There are many different types of eye cancer. Eye tumors in young children are usually the result of genetic disorders that predispose the retinas to cancer. Tumors called retinoblastomas grow quickly within the retinas and cause pain, irritation, vision problems, and characteristic white spots in the pupils. Adults are more prone to eye melanoma, a cancer of the pigmented or colored cells that can be genetic or acquired. Melanoma may cause similar symptoms to a retinoblastoma as well as create dark or off-colored areas on the iris.
Eye cancer that develops in a blood vessel or along the optic nerve is typically the result of spreading malignancies. People who have undiagnosed or uncontrolled breast, lung, lymph node, or bone marrow cancers are at risk of eye complications. In addition, a person may experience a primary type of skin carcinoma that results in eyelid tumors. Such tumors may be tender to the touch, obstruct vision, and make it difficult to open or close the eyes.
It is essential to visit an ophthalmologist whenever possible symptoms of eye cancer are present. The doctor can review a patient's medical history and perform a detailed eye exam to discover any underlying problems. In some cases, a tiny section of tissue may be scraped from the eye so laboratory tests can either confirm or rule out eye cancer. Additional diagnostic tests may be needed if the doctor suspects that other body parts are involved as well.
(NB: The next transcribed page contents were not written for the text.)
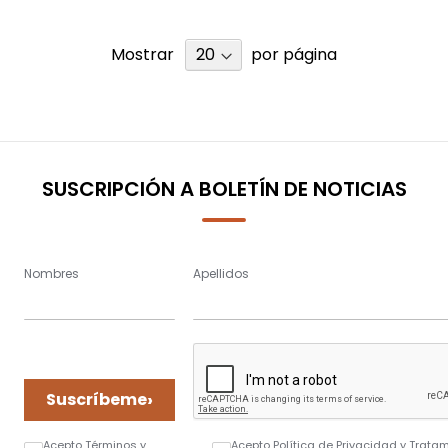
Mostrar
por página
SUSCRIPCIÓN A BOLETÍN DE NOTICIAS
Nombres
Apellidos
›
Suscríbeme
Acepto Términos y
Acepto Política de Privacidad y Trata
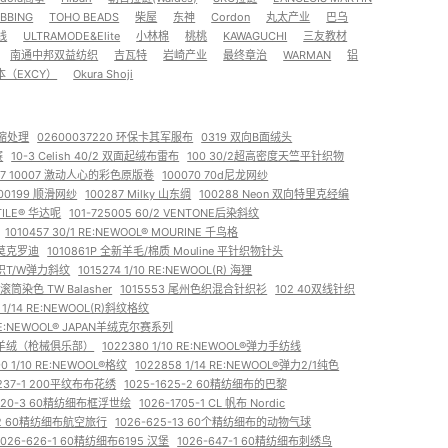
EBBING
TOHO BEADS
柴屋
东神
Cordon
丸太产业
巴乌
线
ULTRAMODE&Elite
小林棉
桃桃
KAWAGUCHI
三友教材
南通中邦双益纺织
吉瓦特
岩崎产业
最终章治
WARMAN
铝
本（EXCY）
Okura Shoji
防缩处理
02600037220 环保卡其军服布
0319 双向B面绒头
赛
10-3 Celish 40/2 双面起绒布雷布
100 30/2超高密度天竺平针织物
07 10007 激动人心的彩色原版卷
100070 70d尼龙网纱
00199 顺滑网纱
100287 Milky 山东绸
100288 Neon 双向特里克经编
NTILE® 华达呢
101-725005 60/2 VENTONE后染斜纹
1010457 30/1 RE:NEWOOL®︎ MOURINE 千鸟格
5d 莫克罗迪
1010861P 全新羊毛/棉质 Mouline 平针织物针头
色织T/W弹力斜纹
1015274 1/10 RE:NEWOOL(R) 海狸
 滚筒染色 TW Balasher
1015553 尾州色织混合针织衫
102 40双线针织
 1/14 RE:NEWOOL(R)斜纹格纹
 RE:NEWOOL® JAPAN羊绒克尔赛系列
OL® 羊绒（枪械俱乐部）
1022380 1/10 RE:NEWOOL®弹力手纺线
90 1/10 RE:NEWOOL®格纹
1022858 1/14 RE:NEWOOL®弹力2/1纯色
1237-1 200平纹布布花绣
1025-1625-2 60精纺细布的巴黎
1620-3 60精纺细布框浮世绘
1026-1705-1 CL 帆布 Nordic
-12 60精纺细布航空旅行
1026-625-13 60个精纺细布的动物气球
1026-626-1 60精纺细布6195 汉堡
1026-647-1 60精纺细布刺绣鸟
Modern surgical techniques, including laser surgery, are highly effective at removing most types of eye tumors. If a tumor is discovered early and has not yet spread from the original site, it can often be excised or burned away. Chemotherapy, radiation, and medications that promote better vision are needed if surgery is not a viable option. Patients who experience major vision loss prior to eye cancer treatment are usually left with permanent deficits, but those who seek early treatment are usually able to make near full recoveries.